--- DATA TO PROCESS Enclosed Below ---

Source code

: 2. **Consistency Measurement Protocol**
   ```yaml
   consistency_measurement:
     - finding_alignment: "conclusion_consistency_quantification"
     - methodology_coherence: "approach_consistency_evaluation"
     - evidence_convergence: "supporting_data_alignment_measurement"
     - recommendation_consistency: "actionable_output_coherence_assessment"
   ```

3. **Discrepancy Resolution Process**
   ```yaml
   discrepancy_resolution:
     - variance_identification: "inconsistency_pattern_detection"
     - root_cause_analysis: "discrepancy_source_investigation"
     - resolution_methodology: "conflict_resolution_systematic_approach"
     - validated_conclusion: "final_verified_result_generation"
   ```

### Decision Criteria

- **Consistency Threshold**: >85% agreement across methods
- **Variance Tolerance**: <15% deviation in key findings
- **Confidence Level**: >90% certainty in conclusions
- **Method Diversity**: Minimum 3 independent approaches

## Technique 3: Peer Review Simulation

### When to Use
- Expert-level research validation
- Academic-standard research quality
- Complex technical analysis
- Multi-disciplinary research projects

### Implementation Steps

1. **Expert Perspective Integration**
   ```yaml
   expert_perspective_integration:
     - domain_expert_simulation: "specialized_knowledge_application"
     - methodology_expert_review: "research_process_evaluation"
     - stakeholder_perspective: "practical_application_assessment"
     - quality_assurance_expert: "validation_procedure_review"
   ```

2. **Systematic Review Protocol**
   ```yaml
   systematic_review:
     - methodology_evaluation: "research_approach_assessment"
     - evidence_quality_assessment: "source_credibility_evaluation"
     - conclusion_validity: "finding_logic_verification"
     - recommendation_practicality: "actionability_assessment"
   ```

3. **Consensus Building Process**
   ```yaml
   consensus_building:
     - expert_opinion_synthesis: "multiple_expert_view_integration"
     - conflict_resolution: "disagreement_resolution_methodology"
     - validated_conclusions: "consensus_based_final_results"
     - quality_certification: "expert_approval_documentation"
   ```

--- End of Enclosed DATA TO PROCESS ---

_YOUR GOAL:_ From the first line of the data above through the line containing "- **Consistency Threshold**: >85%", repeat each line exactly, and add nothing.

_SOLUTION TO THIS EXERCISE:_
Source code

: 2. **Consistency Measurement Protocol**
   ```yaml
   consistency_measurement:
     - finding_alignment: "conclusion_consistency_quantification"
     - methodology_coherence: "approach_consistency_evaluation"
     - evidence_convergence: "supporting_data_alignment_measurement"
     - recommendation_consistency: "actionable_output_coherence_assessment"
   ```

3. **Discrepancy Resolution Process**
   ```yaml
   discrepancy_resolution:
     - variance_identification: "inconsistency_pattern_detection"
     - root_cause_analysis: "discrepancy_source_investigation"
     - resolution_methodology: "conflict_resolution_systematic_approach"
     - validated_conclusion: "final_verified_result_generation"
   ```

### Decision Criteria

- **Consistency Threshold**: >85% agreement across methods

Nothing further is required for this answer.